Nuland, a former adviser to Vice President Dick Cheney and wife of neoconservative luminary Robert Kagan, helped achieve in Ukraine the kind of “regime change” that her husband had long promoted in the Middle East through the Project for a New American Century.

 

Nuland now has a new counterpart in the Department of Defense who bears close watching for signs of whether the Obama administration will keep escalating military confrontation with Russia over Eastern Europe, or look for opportunities to find common ground and ease tensions.

 

On Dec. 14, Dr. Michael Carpenter started work at the Pentagon as deputy assistant secretary of defense for Russia, Ukraine and Eurasia, with added responsibilities for the Western Balkans and Conventional Arms Control. He replaced Evelyn Farkas, who stepped down in October.

 

Farkas was a firebrand who accused Russia of “shredding international law and conventions that have held firm for decades.” In a call to arms straight out of the early Cold War, she wrote recently, “Russia’s challenge is so fundamental to the international system, to democracy and free market capitalism that we cannot allow the Kremlin’s policy to succeed in Syria or elsewhere.”

 

In a remarkable display of “projection”, ascribing to others one’s own motives and actions, she declared that “Russia has invaded neighboring countries, occupied their territory, and funded NGOs and political parties not only in its periphery but also in NATO countries.” Its goal, she asserted, was nothing less than “breaking NATO, the European Union and transatlantic unity.”

 

Farkas declared that the United States must continue its military buildup to deter Russia; provide “lethal assistance” to countries on Russia’s periphery, including Ukraine, Georgia, and Moldova; and step up economic sanctions “to pressure Russia . . . so that U.S. national security interests and objectives prevail.”

 

With people like that helping to shape official policy over the past three years, it’s no wonder U.S.-Russia relations have hit such a low point.
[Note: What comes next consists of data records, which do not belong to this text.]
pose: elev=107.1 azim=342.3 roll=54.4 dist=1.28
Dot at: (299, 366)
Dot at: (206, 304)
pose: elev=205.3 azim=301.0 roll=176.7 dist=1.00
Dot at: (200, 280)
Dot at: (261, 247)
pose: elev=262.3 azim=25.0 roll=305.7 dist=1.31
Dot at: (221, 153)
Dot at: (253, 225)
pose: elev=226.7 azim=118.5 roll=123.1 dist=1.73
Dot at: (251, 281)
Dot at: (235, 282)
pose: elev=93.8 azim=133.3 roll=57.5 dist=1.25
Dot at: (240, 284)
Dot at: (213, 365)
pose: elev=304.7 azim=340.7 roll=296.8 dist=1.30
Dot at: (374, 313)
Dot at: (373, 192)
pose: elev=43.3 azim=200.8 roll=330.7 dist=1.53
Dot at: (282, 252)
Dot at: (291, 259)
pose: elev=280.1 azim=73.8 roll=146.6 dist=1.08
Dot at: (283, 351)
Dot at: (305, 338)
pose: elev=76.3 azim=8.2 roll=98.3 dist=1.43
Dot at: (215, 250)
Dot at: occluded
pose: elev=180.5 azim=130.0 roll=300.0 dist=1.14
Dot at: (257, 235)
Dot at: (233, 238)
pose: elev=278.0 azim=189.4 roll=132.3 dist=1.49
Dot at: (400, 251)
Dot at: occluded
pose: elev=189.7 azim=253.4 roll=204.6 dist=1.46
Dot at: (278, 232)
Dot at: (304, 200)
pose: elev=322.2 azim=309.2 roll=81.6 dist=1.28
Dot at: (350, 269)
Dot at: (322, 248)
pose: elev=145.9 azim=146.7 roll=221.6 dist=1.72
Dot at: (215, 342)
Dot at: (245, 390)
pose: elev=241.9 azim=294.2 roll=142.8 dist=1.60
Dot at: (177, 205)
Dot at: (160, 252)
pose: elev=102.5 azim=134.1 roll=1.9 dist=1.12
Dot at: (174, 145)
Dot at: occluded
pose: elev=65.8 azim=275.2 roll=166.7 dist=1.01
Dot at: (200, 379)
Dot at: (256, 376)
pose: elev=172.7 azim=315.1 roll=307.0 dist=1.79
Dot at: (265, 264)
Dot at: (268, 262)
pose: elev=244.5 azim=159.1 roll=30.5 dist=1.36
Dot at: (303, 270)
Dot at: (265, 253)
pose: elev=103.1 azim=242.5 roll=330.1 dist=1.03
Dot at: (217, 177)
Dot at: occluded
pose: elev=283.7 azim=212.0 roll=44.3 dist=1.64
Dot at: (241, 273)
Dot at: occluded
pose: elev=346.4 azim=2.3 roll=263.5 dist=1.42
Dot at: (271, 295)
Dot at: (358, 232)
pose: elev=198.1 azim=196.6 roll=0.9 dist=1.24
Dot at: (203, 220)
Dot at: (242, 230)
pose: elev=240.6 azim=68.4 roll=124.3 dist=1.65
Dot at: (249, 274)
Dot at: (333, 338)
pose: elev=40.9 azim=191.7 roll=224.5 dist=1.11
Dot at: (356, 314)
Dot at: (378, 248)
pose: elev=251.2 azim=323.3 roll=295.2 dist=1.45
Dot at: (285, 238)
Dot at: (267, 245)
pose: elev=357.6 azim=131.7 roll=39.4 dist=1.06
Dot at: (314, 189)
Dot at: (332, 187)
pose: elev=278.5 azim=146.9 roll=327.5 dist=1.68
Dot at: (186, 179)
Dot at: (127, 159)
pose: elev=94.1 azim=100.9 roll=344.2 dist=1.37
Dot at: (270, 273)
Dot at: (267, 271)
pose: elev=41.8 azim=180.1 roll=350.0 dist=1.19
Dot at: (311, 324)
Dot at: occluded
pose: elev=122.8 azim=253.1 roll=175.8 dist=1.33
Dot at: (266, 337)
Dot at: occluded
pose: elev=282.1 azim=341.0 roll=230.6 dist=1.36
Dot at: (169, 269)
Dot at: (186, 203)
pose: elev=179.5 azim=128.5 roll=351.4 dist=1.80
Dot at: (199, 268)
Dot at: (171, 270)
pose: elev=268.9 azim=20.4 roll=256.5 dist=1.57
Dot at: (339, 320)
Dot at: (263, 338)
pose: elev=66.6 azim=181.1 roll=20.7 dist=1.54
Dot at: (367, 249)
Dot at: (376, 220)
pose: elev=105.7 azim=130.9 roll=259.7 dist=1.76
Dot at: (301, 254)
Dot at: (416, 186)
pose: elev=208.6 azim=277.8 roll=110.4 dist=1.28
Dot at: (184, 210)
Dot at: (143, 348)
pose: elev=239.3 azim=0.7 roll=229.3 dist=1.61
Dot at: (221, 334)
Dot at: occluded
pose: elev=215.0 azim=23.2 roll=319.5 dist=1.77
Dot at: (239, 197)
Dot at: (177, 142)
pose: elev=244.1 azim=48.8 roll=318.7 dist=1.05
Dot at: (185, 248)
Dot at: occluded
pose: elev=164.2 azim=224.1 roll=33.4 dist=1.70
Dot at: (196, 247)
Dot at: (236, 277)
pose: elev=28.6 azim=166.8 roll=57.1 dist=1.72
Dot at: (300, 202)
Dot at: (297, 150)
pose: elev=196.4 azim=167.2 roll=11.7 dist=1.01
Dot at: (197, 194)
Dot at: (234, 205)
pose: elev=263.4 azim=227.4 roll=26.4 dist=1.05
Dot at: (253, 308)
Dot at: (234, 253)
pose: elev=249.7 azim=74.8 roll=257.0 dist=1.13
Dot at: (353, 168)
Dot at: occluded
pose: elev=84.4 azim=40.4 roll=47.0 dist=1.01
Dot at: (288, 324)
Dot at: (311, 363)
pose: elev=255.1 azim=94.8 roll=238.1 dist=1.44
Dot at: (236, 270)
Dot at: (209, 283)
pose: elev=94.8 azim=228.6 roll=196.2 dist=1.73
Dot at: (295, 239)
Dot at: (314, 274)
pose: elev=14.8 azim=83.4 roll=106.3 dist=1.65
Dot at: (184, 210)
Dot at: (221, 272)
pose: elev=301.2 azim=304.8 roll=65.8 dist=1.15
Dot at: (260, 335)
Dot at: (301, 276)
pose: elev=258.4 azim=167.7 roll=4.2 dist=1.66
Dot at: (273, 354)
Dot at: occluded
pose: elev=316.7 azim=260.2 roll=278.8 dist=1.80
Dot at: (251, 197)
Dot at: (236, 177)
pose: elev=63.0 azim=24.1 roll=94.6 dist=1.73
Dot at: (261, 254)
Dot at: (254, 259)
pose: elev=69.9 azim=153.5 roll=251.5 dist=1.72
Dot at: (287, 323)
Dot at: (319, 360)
Might her replacement, Michael Carpenter, take a less confrontational approach?

 

Carpenter moved to the Pentagon from the office of Vice President Joe Biden, where he was special adviser for Europe and Eurasia. Previously he ran the Russia desk at the National Security Council and spent several years in the Foreign Service.

 

Carpenter has kept a low public profile, with few publications or speeches to his name. One of his few quasi-public appearances was this April at a symposium on “Baltic Defense & Security After Ukraine: New Challenges, New Threats,” sponsored by The Jamestown Foundation.

 

His prepared remarks were off the record, but they were greeted warmly, “you’ve hit it right on the head”, by discussant Kurt Volker, former NATO ambassador under President George W. Bush and foreign policy adviser to Sen. John McCain. McCain has demanded that the United States arm Ukraine to fight Russia and he helped inflame the Ukraine crisis by meeting with the anti-Semitic leader of the country’s right-wing nationalist party for photo-ops in 2013.